Most of the rest of the Beach Boys aren’t given a lot of depth. Mike Love is shown as a somewhat antagonistic character. And Carl and Dennis Wilson don’t have a lot of impact.
Of course, there’s the Beach Boys music. Whether we are watching Brian create at song while sitting alone at a piano, or studio recording sessions, live performances at concert venues, or clips from TV appearances – it’s all there. No one song is ever heard straight from beginning to end until the end, but you get more than enough.

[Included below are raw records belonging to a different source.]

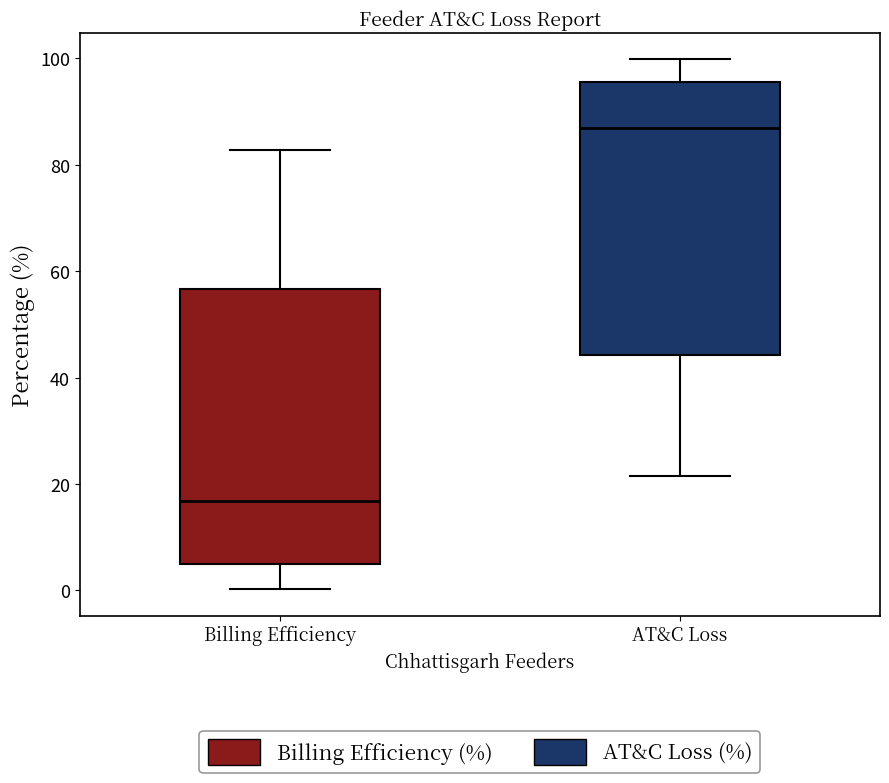

Which box has the highest median line?

AT&C Loss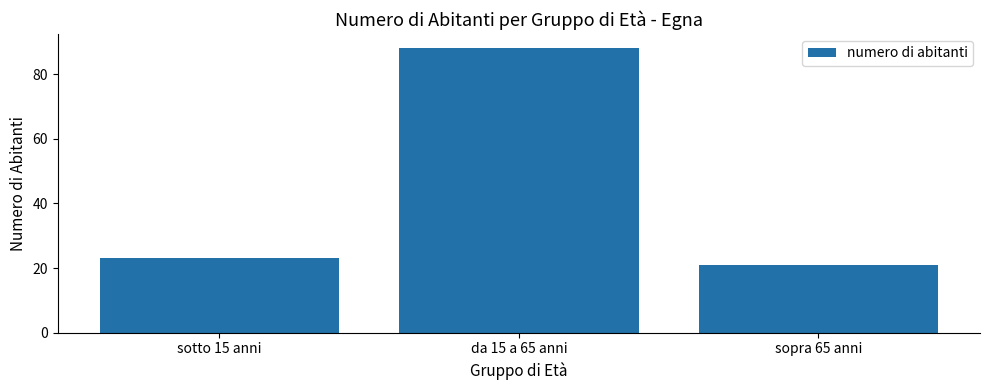

Read the value at sotto 15 anni, to the nearest 10.

20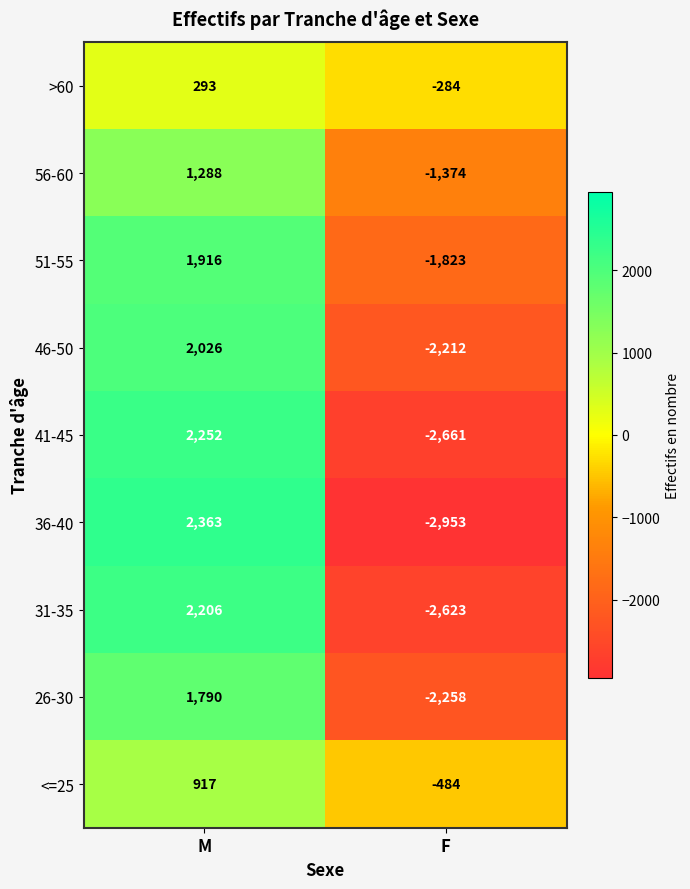

What is the difference between the 36-40 values at M and F?

5316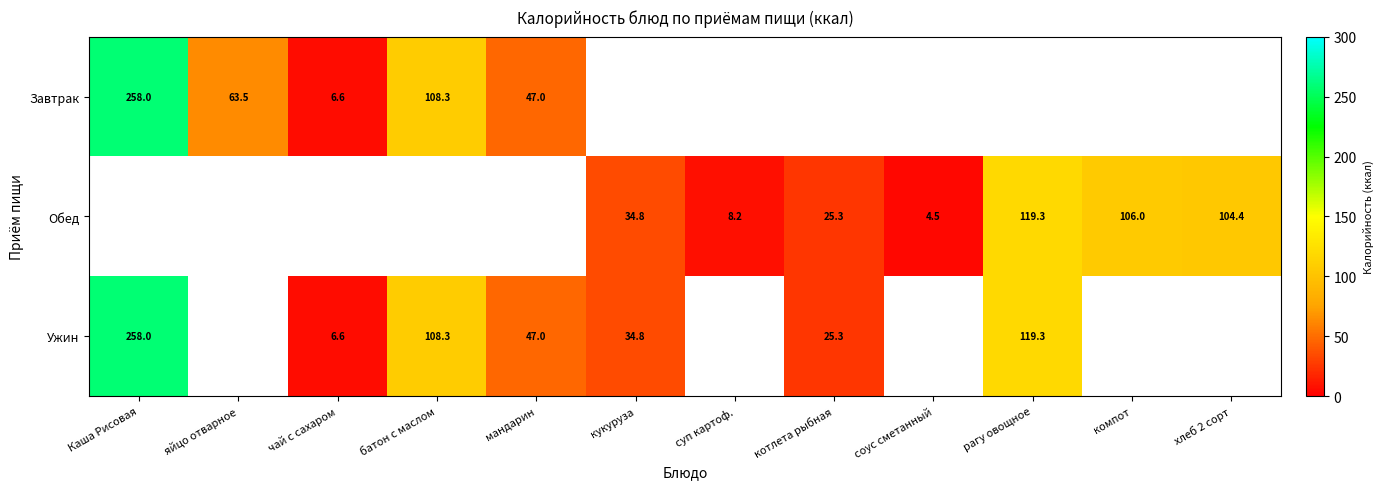

What is the difference between the Ужин values at батон с маслом and чай с сахаром?

101.7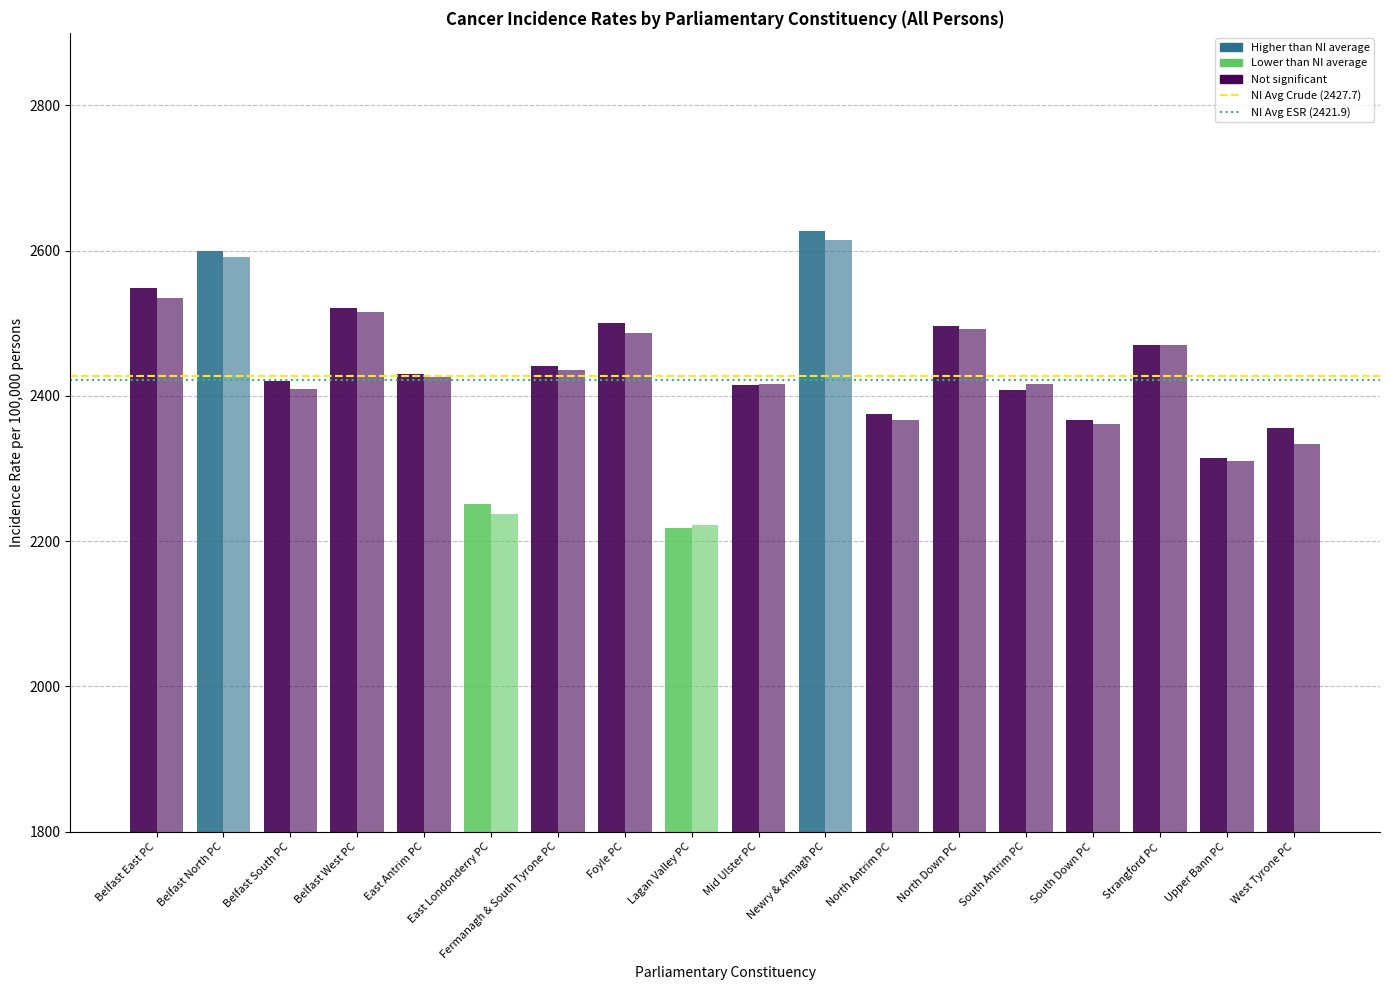

Reading left to right, list all the values displayed in this chart.

Crude incidence rate: 2548.5	2599.2	2420.9	2520.5	2429.7	2251.0	2441.2	2500.2	2217.6	2415.7	2627.7	2375.3	2496.5	2408.7	2366.3	2470.4	2314.5	2356.0
European ASR: 2535.4	2590.8	2409.1	2516.0	2426.8	2237.6	2435.7	2487.4	2222.9	2416.4	2615.1	2366.6	2492.7	2416.1	2361.1	2469.8	2310.3	2334.2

The film was written by Oren Moverman and Michael A. Lerner, and directed by Bill Pohldad. I think they’ve given us a stirring movie. One that will resonate across the broad spectrum of people who like music, and people who make music. Recommended: don’t miss it when it opens on June 5th.
Here’s the trailer =
I’ve been seeing the trailers pop up lately. What I’m immediately struck by is that Paul Dano and John Cusack look nothing alike. The latter seems like a particularly odd choice to play Brian Wilson but I’m still intrigued. Your review has further piqued my interest.
Thanks for the comments. I agree completely about the difference in looks. I’ve not read anything about the why or explanation of the casting decisions – but I think the film’s narrative structure is a key element. I leave it at that. As the film (and the music) flow by – you’ll find that you won’t think it matters as much as you do now.